A bench of Justices Sanjiv Khanna and Bela M Trivedi sought a reply from the poll panel on the petition filed by 'Association for Democratic Reforms' after hearing advocate Prashant Bhushan on behalf of the NGO.

The bench, however, asked Bhushan if we are not sometimes over suspicious.

To this, Bhushan contended that sometimes the registers and the vote counts do not match, as only few VVPATs were being tallied with EVM vote counts. 

The bench then sought a response from the EC and fixed the matter for hearing after three weeks.

The plea also sought a direction to declare as unconstitutional the Conduct of Election Rules, 1961, and the practice and procedure of ECI to the extent that they violate the fundamental right of the voters to verify through VVPATs that their vote has been ‘recorded as cast’ and ‘counted as recorded'.

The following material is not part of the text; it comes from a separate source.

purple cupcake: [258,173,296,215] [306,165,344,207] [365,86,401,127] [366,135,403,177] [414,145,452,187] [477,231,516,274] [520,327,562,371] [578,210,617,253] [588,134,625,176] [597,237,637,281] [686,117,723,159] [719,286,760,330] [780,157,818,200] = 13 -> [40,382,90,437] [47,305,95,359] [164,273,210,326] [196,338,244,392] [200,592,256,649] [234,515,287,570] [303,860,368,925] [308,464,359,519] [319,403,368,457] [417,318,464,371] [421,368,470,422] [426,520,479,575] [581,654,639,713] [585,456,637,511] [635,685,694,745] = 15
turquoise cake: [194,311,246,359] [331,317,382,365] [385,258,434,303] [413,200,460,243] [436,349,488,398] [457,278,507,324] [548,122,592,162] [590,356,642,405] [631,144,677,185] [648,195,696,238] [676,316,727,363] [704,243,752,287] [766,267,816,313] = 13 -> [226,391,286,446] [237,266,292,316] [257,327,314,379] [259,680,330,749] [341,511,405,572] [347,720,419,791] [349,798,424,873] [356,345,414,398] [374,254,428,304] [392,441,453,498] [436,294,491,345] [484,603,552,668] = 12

The plea claimed that during the 2019 General Elections, there were EC acknowledged instances, where there was variance in the results captured in the EVMs and that of the VVPATs. 

The NGO claimed during mandatory verification of paper slips of VVPAT of five randomly selected polling stations, in polling station No 63 of Mydukur assembly constituency in Andhra Pradesh in the 2019 General Elections, the returning officer officially verified that there was a discrepancy of 14 votes in the EVM and VVPAT counts. 

“The EVM count was 233 votes whereas the VVPAT count was 219 votes. In other words, 6% of the counted votes in that EVM had not been cast. The Returning Officer of the constituency later clarified that the discrepancy is true and was due to non-clearance of votes polled in the mock-poll conducted at 7 am on the polling day from the EVM," the plea claimed.

It sought a direction to the EC to give full effect to the purport and object of the Supreme Court’s directions issued in 'Subramanian Swamy vs Election Commission of India' (2013). 

The court had then “taking note of the advantage in the system” without insisting on any incontrovertible proof of errors or manipulation and in order to “have fullest transparency in the system and to restore the confidence of the voters”, had held that “‘paper trail’ is an indispensable requirement of free and fair elections” and directed the ECI to introduce Voter Verifiable Paper Audit Trail (VVPAT) in Electronic Voting Machines.

But, only due the last minute nature of the proceedings in 'N Chandrababu Naidu vs Union of India', (2019), the Supreme Court, keeping in mind that the ECI had, “pointed out infrastructure difficulties, including manpower availability, at this point of time, in increasing the number of EVMs for verification” had directed the poll panel to count VVPATs in five polling stations per assembly constituency as opposed to the prayer in the writ petition for counting of 50% VVPATs across the country.

The Supreme Court had at that point in time also said that, “the proximity to the election schedule announced by the EC must be kept in mind" and the poll panel also said because of this “declaration of result of election could be delayed by 5-6 days", the plea stated.

"The requirement of the voter verifying that her vote has been ‘recorded as cast’ is somewhat met when the VVPAT slip is displayed for about seven seconds after pressing of the button on the EVM through a transparent window for the voter to verify that her vote has been ‘recorded as cast’ on the internally printed VVPAT slip before the slip falls into a ‘ballot box’,” it contended.

However, there is a complete vacuum in law as the EC has provided no procedure for the voter to verify that her vote has been ‘counted as recorded’ which is an indispensable part of voter verifiability. “The failure of the EC to provide for the same is in the teeth of purport and object of the directions issued by this court in paragraphs 28 and 29 of Subramanian Swamy case, (2013), the plea said.

The plea also contended that the prevalent procedure wherein the ECI only counts the electronically recorded votes in all of the EVMs and cross verifies the relevant EVMs with the VVPATs in only five randomly selected polling stations in each assembly constituency. 

“The electronic recording of the voter’s choice in the EVM does not meet the criteria of vote being verified as ‘recorded as cast’ as the voter only verifies the VVPAT; there is no way for any of the voters to verify that their individual vote has actually been ‘counted as recorded’ because there is no procedure provided for by the EC for them to match the VVPATs that they had certified as being ‘recorded as cast’ with what is actually counted,” the plea said.

Case Title: Asscn of democratic reforms Vs. ECI & Anr.